Meu irmão retornou do intercâmbio, e tenho me esforçado para observar e aproveitar as oportunidades de cultivar o afeto que tenho por ele.
Este ano, recebi a notícia de que ele embarcaria em mais uma aventura, desta vez por um tempo ainda maior. Minha sensibilidade me indicou que, agora, eu deveria atuar de maneira diferente.
Além de ser mais cuidadoso e consciente da convivência com meu irmão nos últimos meses, senti meu coração se encher de felicidade ao conseguir escrever uma carta para ele, expressando o quanto ele é importante na minha vida e estava contente por essa nova oportunidade em sua trajetória.
Escrever a carta foi uma conquista e também o resultado de um processo iniciado muito antes, cujo objetivo era cultivar um nobre sentimento pelo meu irmão querido.
Mas e os raios?

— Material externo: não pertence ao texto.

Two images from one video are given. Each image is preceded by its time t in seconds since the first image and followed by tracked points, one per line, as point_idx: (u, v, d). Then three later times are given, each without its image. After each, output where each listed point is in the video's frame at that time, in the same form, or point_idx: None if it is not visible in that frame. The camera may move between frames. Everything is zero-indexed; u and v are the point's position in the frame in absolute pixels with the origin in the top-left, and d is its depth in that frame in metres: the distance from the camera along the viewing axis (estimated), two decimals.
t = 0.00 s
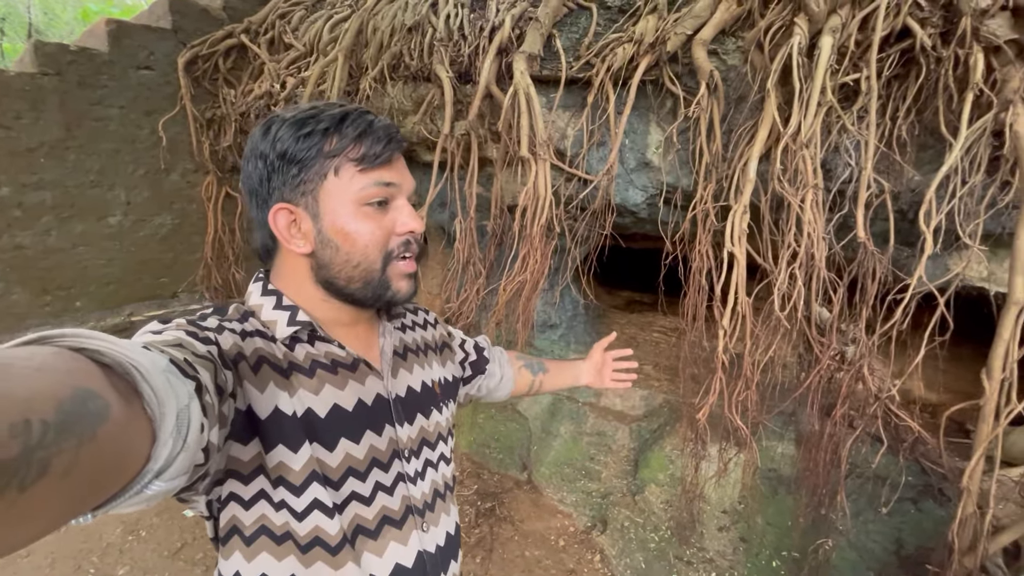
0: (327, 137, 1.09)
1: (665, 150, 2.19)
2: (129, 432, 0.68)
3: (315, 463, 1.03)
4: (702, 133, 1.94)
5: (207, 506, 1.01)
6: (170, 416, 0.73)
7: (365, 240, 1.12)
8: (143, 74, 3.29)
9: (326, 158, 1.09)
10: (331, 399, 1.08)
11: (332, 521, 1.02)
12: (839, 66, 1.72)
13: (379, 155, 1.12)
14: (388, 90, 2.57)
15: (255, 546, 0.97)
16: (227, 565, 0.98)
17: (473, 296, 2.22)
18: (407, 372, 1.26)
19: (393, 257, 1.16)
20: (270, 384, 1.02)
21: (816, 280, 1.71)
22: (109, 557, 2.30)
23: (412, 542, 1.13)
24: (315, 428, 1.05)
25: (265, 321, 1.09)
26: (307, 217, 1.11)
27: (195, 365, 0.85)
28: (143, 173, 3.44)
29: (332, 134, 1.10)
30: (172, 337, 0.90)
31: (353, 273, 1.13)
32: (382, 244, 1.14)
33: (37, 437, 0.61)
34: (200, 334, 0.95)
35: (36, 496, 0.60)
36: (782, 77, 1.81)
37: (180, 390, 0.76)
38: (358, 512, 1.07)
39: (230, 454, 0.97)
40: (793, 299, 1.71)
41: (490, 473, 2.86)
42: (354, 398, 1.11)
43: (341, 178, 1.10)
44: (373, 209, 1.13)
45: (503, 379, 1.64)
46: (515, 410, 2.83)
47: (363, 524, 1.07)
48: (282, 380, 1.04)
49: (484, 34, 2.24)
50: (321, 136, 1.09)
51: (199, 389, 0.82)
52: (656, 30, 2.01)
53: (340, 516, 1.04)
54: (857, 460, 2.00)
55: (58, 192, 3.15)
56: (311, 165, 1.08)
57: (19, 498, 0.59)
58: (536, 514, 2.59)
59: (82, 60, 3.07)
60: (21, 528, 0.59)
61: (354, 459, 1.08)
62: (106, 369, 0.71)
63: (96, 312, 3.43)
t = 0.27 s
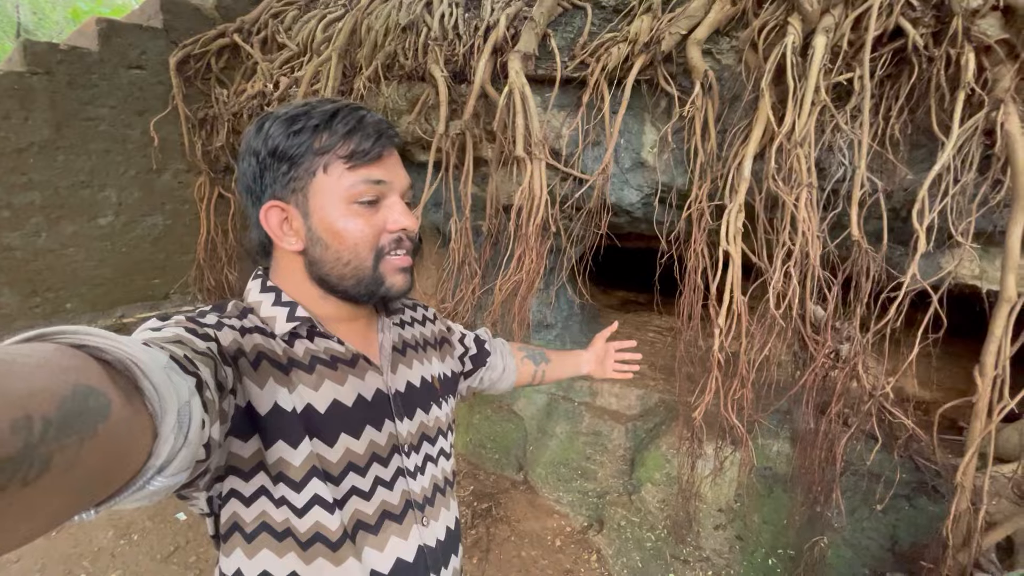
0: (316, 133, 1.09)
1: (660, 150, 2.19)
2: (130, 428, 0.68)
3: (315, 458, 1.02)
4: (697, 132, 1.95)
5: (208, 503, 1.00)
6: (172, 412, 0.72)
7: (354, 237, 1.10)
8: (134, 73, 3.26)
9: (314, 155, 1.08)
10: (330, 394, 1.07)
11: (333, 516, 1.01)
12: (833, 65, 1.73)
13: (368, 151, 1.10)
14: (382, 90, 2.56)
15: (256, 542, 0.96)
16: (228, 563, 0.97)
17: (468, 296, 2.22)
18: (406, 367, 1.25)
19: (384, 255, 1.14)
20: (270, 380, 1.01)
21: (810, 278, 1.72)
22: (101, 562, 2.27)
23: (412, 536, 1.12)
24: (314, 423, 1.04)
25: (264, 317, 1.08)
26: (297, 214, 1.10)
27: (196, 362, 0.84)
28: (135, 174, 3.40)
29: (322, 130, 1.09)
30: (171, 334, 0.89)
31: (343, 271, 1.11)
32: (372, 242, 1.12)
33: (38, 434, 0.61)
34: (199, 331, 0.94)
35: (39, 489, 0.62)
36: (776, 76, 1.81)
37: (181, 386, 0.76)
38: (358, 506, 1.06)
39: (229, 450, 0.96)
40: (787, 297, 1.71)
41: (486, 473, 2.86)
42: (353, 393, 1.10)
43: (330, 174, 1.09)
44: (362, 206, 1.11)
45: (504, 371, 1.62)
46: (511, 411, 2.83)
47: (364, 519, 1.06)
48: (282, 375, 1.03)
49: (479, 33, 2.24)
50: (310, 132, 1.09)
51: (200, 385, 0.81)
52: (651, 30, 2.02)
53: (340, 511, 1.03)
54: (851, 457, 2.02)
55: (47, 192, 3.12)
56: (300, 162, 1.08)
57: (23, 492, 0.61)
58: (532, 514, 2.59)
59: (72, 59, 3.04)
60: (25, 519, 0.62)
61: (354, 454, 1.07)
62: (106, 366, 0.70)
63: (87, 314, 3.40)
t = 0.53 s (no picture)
0: (292, 130, 1.10)
1: (655, 148, 2.19)
2: (135, 425, 0.69)
3: (317, 456, 1.02)
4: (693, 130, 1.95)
5: (211, 499, 1.01)
6: (177, 409, 0.73)
7: (326, 234, 1.09)
8: (123, 71, 3.21)
9: (290, 151, 1.09)
10: (333, 392, 1.06)
11: (332, 515, 1.00)
12: (827, 63, 1.73)
13: (340, 146, 1.09)
14: (376, 88, 2.54)
15: (257, 540, 0.96)
16: (229, 560, 0.97)
17: (464, 295, 2.20)
18: (411, 368, 1.24)
19: (359, 252, 1.12)
20: (272, 377, 1.01)
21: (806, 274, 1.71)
22: (92, 567, 2.24)
23: (412, 538, 1.11)
24: (316, 421, 1.03)
25: (269, 313, 1.09)
26: (277, 211, 1.13)
27: (200, 359, 0.85)
28: (123, 174, 3.34)
29: (298, 126, 1.09)
30: (176, 330, 0.88)
31: (318, 268, 1.11)
32: (345, 239, 1.10)
33: (43, 430, 0.61)
34: (205, 327, 0.94)
35: (45, 487, 0.62)
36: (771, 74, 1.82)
37: (186, 383, 0.77)
38: (358, 506, 1.05)
39: (233, 446, 0.96)
40: (783, 295, 1.71)
41: (483, 473, 2.85)
42: (356, 391, 1.09)
43: (303, 172, 1.09)
44: (334, 203, 1.10)
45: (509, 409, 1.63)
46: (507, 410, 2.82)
47: (364, 519, 1.05)
48: (285, 373, 1.03)
49: (474, 31, 2.23)
50: (287, 129, 1.10)
51: (204, 381, 0.82)
52: (647, 28, 2.03)
53: (340, 510, 1.02)
54: (847, 454, 2.03)
55: (32, 192, 3.08)
56: (277, 160, 1.10)
57: (29, 489, 0.60)
58: (529, 513, 2.59)
59: (58, 57, 3.01)
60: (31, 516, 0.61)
61: (355, 452, 1.06)
62: (112, 362, 0.71)
63: (75, 316, 3.35)
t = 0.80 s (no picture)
0: (307, 127, 1.12)
1: (653, 145, 2.19)
2: (159, 411, 0.69)
3: (336, 450, 1.02)
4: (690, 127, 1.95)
5: (230, 489, 1.01)
6: (200, 398, 0.73)
7: (334, 227, 1.10)
8: (112, 69, 3.16)
9: (305, 147, 1.12)
10: (352, 387, 1.06)
11: (350, 510, 1.00)
12: (824, 60, 1.74)
13: (349, 141, 1.10)
14: (371, 86, 2.51)
15: (276, 531, 0.97)
16: (248, 549, 0.98)
17: (463, 293, 2.20)
18: (430, 370, 1.23)
19: (365, 246, 1.11)
20: (294, 370, 1.02)
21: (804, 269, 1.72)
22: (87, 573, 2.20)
23: (430, 535, 1.09)
24: (335, 416, 1.04)
25: (293, 307, 1.10)
26: (294, 207, 1.16)
27: (225, 349, 0.86)
28: (113, 173, 3.29)
29: (313, 124, 1.12)
30: (203, 321, 0.90)
31: (327, 262, 1.11)
32: (352, 232, 1.10)
33: (71, 415, 0.60)
34: (230, 319, 0.96)
35: (70, 471, 0.61)
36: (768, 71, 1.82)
37: (209, 372, 0.77)
38: (376, 502, 1.04)
39: (253, 436, 0.98)
40: (782, 289, 1.72)
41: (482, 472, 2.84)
42: (374, 388, 1.09)
43: (316, 167, 1.11)
44: (342, 196, 1.11)
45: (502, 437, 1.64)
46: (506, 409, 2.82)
47: (381, 515, 1.04)
48: (305, 367, 1.03)
49: (470, 28, 2.21)
50: (304, 127, 1.13)
51: (227, 372, 0.83)
52: (643, 26, 2.04)
53: (358, 505, 1.02)
54: (845, 448, 2.05)
55: (21, 193, 3.02)
56: (294, 156, 1.13)
57: (56, 472, 0.59)
58: (529, 511, 2.58)
59: (46, 54, 2.95)
60: (54, 500, 0.60)
61: (372, 448, 1.06)
62: (139, 350, 0.71)
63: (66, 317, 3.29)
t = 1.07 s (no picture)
0: (325, 128, 1.15)
1: (652, 143, 2.19)
2: (174, 403, 0.69)
3: (343, 447, 1.03)
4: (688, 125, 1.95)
5: (238, 482, 1.03)
6: (214, 391, 0.73)
7: (341, 226, 1.11)
8: (107, 70, 3.14)
9: (323, 148, 1.15)
10: (360, 385, 1.06)
11: (354, 507, 1.01)
12: (823, 58, 1.74)
13: (361, 141, 1.12)
14: (369, 85, 2.49)
15: (280, 526, 0.97)
16: (253, 543, 0.98)
17: (463, 293, 2.20)
18: (439, 370, 1.23)
19: (371, 246, 1.11)
20: (304, 367, 1.02)
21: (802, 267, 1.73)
22: None
23: (432, 537, 1.09)
24: (343, 414, 1.03)
25: (305, 304, 1.11)
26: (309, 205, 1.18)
27: (239, 345, 0.86)
28: (109, 175, 3.27)
29: (331, 125, 1.15)
30: (219, 316, 0.90)
31: (333, 260, 1.12)
32: (358, 232, 1.11)
33: (90, 403, 0.60)
34: (245, 315, 0.96)
35: (87, 458, 0.61)
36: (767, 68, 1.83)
37: (224, 366, 0.77)
38: (380, 501, 1.05)
39: (263, 431, 0.98)
40: (782, 285, 1.72)
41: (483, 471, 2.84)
42: (382, 387, 1.08)
43: (329, 166, 1.13)
44: (351, 196, 1.12)
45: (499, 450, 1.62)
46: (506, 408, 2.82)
47: (384, 514, 1.05)
48: (316, 363, 1.03)
49: (468, 27, 2.21)
50: (323, 128, 1.16)
51: (241, 366, 0.82)
52: (642, 23, 2.03)
53: (360, 503, 1.03)
54: (845, 444, 2.06)
55: (18, 195, 2.99)
56: (312, 156, 1.16)
57: (74, 459, 0.59)
58: (531, 509, 2.59)
59: (40, 55, 2.91)
60: (71, 487, 0.60)
61: (378, 447, 1.06)
62: (157, 341, 0.72)
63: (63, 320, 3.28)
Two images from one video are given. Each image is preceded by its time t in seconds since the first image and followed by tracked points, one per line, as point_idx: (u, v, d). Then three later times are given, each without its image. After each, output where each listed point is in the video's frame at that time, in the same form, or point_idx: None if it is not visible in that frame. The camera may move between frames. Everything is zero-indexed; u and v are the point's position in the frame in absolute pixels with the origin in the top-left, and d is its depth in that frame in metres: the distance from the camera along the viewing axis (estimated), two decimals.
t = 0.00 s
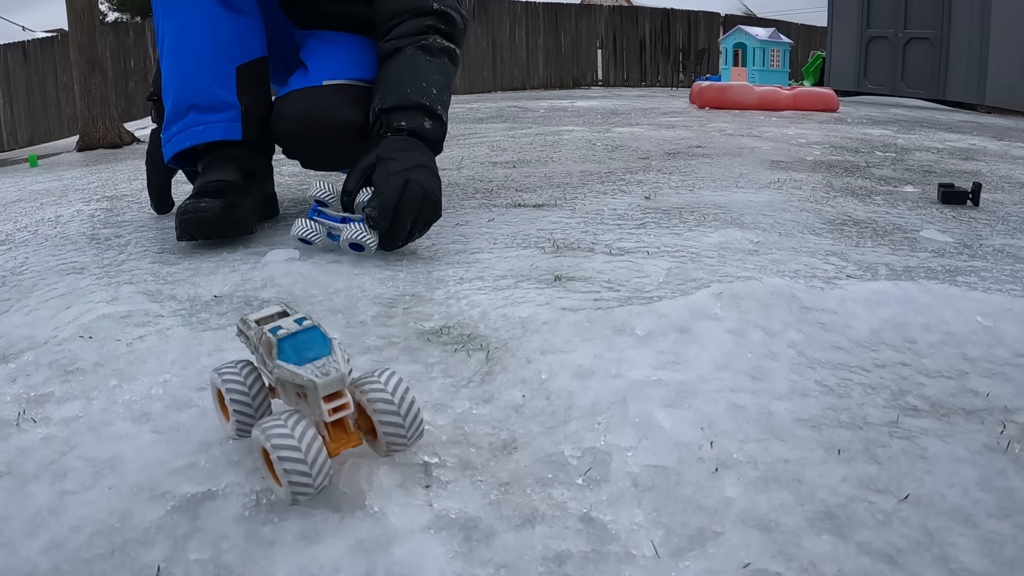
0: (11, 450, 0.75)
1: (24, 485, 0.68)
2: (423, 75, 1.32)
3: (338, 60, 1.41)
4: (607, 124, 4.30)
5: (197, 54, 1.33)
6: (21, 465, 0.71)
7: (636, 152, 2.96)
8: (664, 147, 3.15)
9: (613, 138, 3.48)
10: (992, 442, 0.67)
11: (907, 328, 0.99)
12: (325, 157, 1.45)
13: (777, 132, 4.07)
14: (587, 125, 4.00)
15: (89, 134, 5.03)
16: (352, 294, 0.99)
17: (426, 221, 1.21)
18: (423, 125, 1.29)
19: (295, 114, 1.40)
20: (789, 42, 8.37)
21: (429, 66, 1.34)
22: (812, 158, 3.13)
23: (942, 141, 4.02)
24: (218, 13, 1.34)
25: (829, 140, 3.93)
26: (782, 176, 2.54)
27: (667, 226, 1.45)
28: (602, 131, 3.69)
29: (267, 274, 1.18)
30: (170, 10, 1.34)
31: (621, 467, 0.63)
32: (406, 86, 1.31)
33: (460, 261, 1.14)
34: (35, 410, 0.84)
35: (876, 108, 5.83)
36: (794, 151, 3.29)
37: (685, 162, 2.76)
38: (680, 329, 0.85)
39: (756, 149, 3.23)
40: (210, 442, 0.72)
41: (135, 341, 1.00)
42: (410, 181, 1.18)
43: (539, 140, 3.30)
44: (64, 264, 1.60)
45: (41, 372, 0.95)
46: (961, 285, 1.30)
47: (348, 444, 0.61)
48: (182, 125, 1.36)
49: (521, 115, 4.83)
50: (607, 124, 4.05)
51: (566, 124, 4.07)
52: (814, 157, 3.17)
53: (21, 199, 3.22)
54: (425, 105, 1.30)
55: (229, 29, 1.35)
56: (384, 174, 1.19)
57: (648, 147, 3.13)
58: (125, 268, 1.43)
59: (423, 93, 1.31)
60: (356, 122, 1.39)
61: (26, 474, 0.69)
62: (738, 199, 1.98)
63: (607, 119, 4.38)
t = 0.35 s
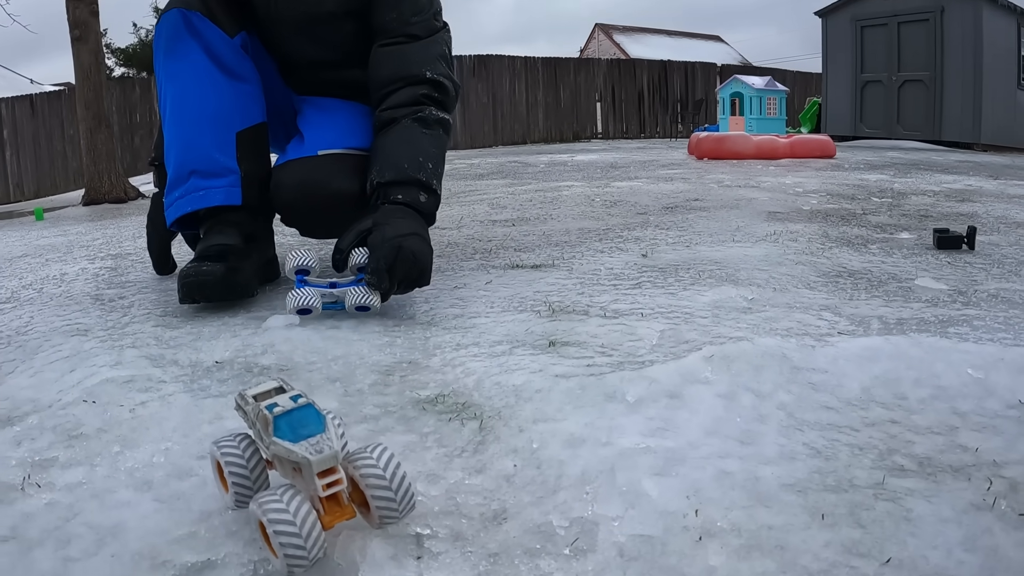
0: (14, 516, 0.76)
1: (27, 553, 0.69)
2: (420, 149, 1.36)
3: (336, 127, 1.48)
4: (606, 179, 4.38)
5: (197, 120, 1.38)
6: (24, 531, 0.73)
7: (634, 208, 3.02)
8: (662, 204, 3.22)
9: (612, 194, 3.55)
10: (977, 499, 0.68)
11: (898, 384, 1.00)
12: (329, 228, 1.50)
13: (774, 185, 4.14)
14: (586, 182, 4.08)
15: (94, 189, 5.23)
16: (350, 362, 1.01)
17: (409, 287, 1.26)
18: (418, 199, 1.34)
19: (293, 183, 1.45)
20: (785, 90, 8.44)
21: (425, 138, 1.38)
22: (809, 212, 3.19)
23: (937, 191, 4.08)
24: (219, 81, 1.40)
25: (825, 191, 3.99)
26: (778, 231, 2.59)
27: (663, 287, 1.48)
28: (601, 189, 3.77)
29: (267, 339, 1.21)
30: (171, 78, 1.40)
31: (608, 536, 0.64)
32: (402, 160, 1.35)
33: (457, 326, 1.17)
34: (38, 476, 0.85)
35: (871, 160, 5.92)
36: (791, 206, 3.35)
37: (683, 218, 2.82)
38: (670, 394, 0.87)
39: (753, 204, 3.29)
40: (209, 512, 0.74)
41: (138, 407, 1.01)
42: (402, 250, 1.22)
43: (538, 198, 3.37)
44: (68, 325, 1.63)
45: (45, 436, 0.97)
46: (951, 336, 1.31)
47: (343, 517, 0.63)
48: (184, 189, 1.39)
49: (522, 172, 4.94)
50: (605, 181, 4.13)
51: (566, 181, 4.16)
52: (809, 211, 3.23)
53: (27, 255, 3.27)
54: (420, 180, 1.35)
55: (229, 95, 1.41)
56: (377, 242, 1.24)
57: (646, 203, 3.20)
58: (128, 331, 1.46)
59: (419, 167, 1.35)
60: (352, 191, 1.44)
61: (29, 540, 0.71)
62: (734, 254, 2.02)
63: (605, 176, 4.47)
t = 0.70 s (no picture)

De fato, esses eventos da natureza não costumam cair no mesmo lugar, e mesmo quando caem próximos, só é possível perceber isso se houvermos observado cuidadosamente ocorrências anteriores. Assim como os cientistas estudam esses fenômenos para coletar dados e compreender melhor os eventos futuros, também tenho aprendido a ser cientista da minha própria vida, preparando-me para as experiências que viverei, sejam elas semelhantes ou não.